Important PRMIA 8010 Exam Questions
PRMIA Operational Risk Manager (ORM) Exam 8010 Exam
Attempt the Operational Risk Management practice test and solve real exam-like 8010 questions to prepare efficiently and increase your chances of success. Our PRMIA 8010 practice questions match the actual Operational Risk Manager (ORM) Exam format, helping you enhance confidence and improve performance. With our 8010 practice exam software, you can analyze your performance, identify weak areas, and work on them effectively to boost your final Operational Risk Management exam score.
| Vendor: | PRMIA |
|---|---|
| Exam Name: | Operational Risk Manager (ORM) Exam |
| Registration Code: | 8010 |
| Related Certification: | PRMIA ORM Certification |
| Exam Audience: |
Question: 1
For a given mean, which distribution would you prefer for frequency modeling where operational risk events are considered dependent, or in other words are seen as clustering together (as opposed to being independent)?
Question: 2
An operational loss severity distribution is estimated using 4 data points from a scenario. The management institutes additional controls to reduce the severity of the loss if the risk is realized, and as a result the estimated losses from a 1-in-10-year losses are halved. The 1-in-100 loss estimate however remains the same. What would be the impact on the 99.9th percentile capital required for this risk as a result of the improvement in controls?
Question: 3
Under the actuarial (or CreditRisk+) based modeling of defaults, what is the probability of 4 defaults in a retail portfolio where the number of expected defaults is 2?
Question: 4
Which of the following are valid approaches to leveraging external loss data for modeling operational risks:
1. Both internal and external losses can be fitted with distributions, and a weighted average approach using these distributions is relied upon for capital calculations.

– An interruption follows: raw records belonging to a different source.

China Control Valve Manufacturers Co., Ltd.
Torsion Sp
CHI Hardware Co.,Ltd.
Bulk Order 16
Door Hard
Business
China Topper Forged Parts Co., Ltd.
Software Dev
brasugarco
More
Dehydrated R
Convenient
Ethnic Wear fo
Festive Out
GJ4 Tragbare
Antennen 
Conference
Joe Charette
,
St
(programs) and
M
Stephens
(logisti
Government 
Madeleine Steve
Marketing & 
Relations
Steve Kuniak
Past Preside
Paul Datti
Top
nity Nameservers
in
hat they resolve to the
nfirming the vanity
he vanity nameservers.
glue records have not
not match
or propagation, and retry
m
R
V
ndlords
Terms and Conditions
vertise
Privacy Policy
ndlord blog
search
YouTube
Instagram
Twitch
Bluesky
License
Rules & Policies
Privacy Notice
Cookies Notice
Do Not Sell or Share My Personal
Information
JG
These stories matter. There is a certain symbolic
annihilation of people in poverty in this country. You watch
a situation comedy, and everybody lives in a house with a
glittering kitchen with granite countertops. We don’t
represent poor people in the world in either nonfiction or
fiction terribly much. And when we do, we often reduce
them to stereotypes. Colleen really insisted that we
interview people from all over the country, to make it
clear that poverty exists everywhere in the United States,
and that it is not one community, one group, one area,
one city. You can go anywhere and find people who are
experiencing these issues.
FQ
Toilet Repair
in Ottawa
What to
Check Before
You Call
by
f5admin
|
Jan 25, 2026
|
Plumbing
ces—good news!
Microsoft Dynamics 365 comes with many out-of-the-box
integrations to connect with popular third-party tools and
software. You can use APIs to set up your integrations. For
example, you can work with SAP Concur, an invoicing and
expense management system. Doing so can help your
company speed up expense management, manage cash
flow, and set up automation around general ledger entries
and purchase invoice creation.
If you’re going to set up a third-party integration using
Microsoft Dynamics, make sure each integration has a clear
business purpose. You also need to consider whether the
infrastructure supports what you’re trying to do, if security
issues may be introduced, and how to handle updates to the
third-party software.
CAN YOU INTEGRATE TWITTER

2. External loss data is used to inform scenario modeling.
3. External loss data is combined with internal loss data points, and distributions fitted to the combined data set.
4. External loss data is used to replace internal loss data points to create a higher quality data set to fit distributions.
Question: 5
If the cumulative default probabilities of default for years 1 and 2 for a portfolio of credit risky assets is 5% and 15% respectively, what is the marginal probability of default in year 2 alone?